Vladimir Derkachev

@sfedu.ru

Institute of Radio Engineering Systems and Control
SFEDU

RESEARCH, TEACHING, or OTHER INTERESTS

Electrical and Electronic Engineering, Control and Systems Engineering

3

Scopus Publications

Scopus Publications

  • Connected Component Labeling algorithm in streaming image processing with FPGAs
    Alexey Bakumenko, Valentin Bakhchevnikov, Vladimir Derkachev, Andrey Kovalev, Vladimir Lobach, and Michael Potipak

    SPIE
    The task of image fragments extraction with objects of interest is not new. The choice of appropriate segmentation algorithm and its implementation in real time mode become a problem in systems operating with a high-speed video data stream. Connected components labeling is an important step in training samples images preparation for usage in neural networks. To ensure high speed and feasibility of image labeling algorithm for the FPGA, it is necessary to justify the choice of segmentation algorithms, considering the hardware capabilities of the platform. In this paper, we propose a modified one-pass image labeling algorithm for FPGAs, as well as its implementation using the Xilinx System Generator for DSP and the Matlab/Simulink package. As a hardware platform the FMC-200-A mezzanine is used to provide high-speed video data stream from the line camera TELEDYNE DALSA LA-CC-04K05B00-R to the ZYNQ Ultrascale + MPSoC ZCU106 evaluation kit board. The procedure of using hardware implemented SPI interface on the MPSoC ZCU106 board, which is to configure and control the FMC200-A module is described. Implementation of SPI interface is made by using Vivado and Vitis IDE. The labeling results of proposed algorithm on test images, as well as images obtained experimentally are presented.

  • Remote sensing of agricultural crops seeds for size determination within radar technology
    Alexey Bakumenko, Valentin Bakhchevnikov, Vladimir Derkachev, Andrey Kovalev, Vladimir Lobach, and Michael Potipak

    SPIE
    The high quality of seed cleaning is one of the factors in increasing the yield of agricultural crops. To improve its quality, it is important to estimate average size of seeds for adjusting their feeding method into analysis zone of the optical seeds sorter (the color sorter). Optical methods for average seed size measuring have a significant drawback, which consists in usage of video camera, which lens must be periodically cleaned from settling dust. An alternative method for estimating size of crop seeds is the use of millimeter-wave radar. To assess the geometric characteristics of seeds, it is proposed to use adapted algorithms for sea surface remote sensing. The possibility of applying remote sensing algorithms to the seed layer is justified due to the similarity of geometric structure of the seed layer with a quasi-periodic surface, which is the sea surface. This article discusses an approach for seeds layer spatial model obtaining. The description of backscattered radar signal model is given. We carried out the modeling data analysis and a comparison of estimated average seed size with the geometric characteristics of the layer for different crops. Obtained model results allow us to conclude about the applicability of remote sensing algorithms for geometric characteristics of seeds estimation. Usage of radar data acquisition methods allows to use the available in market mmWave solutions to reduce the cost of measuring equipment for geometric characteristics of seeds for various crops.
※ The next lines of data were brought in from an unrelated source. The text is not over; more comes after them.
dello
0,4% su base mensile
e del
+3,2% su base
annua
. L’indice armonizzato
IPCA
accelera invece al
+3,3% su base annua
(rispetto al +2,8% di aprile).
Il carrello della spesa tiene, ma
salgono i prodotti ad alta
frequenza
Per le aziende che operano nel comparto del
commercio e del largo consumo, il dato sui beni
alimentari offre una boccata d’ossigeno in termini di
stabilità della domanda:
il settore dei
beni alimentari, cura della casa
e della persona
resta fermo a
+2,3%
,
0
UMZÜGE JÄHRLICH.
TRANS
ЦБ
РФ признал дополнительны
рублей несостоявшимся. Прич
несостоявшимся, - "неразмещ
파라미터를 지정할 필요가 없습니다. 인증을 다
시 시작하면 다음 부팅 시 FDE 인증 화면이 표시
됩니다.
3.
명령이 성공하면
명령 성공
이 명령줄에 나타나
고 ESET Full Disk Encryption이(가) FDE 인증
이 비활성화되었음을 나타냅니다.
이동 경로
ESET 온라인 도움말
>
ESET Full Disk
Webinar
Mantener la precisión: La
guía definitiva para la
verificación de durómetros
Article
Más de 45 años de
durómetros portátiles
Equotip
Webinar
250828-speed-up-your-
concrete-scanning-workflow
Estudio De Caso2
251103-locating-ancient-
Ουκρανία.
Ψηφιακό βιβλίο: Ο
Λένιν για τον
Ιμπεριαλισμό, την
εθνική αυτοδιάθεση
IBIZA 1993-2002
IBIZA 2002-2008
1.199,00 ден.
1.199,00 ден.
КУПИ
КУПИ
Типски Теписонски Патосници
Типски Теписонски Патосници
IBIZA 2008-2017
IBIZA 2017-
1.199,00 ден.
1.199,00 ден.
  • Crop seed classification based on a real-time convolutional neural network
    Alexey Bakumenko, Valentin Bakhchevnikov, Vladimir Derkachev, Andrey Kovalev, Vladimir Lobach, and Michael Potipak

    SPIE
    The yield of agricultural crops is directly related to the quality of the seed. One of the ways to improve the quality is to sort seeds by physical and optical properties (color, shade of color, shape, size and structure) using grain cleaning units (photoseparators or color sorters). Currently, two main approaches are used to create sorting algorithms: generalized statistical and neural networks. The benefits of a neural-based sorting approach include the absence of any restrictions on training series; there is no need to pre-examine the nature of the data and adjust sorting algorithm. Nowadays, neural networks are better than statistical methods, especially in the case of deep neural networks. The disadvantages of neural networks are in the high computational complexity of obtaining results and huge size of the training series, sufficient to achieve high accuracy in making reliable decisions. This work discusses the creation of a convolutional neural network architecture that allows dividing the input flow of wheat seeds into two classes: "good" and "bad" (with flaws in shape and color). The implementation of convolutional neural network on FPGA using the Xilinx System Generator for DSP and Matlab / Simulink package is also considered. The results of a convolutional neural network training, assessment of the accuracy of seed correct classification, and verification of the convolutional neural network hardware FPGAs implementation are presented.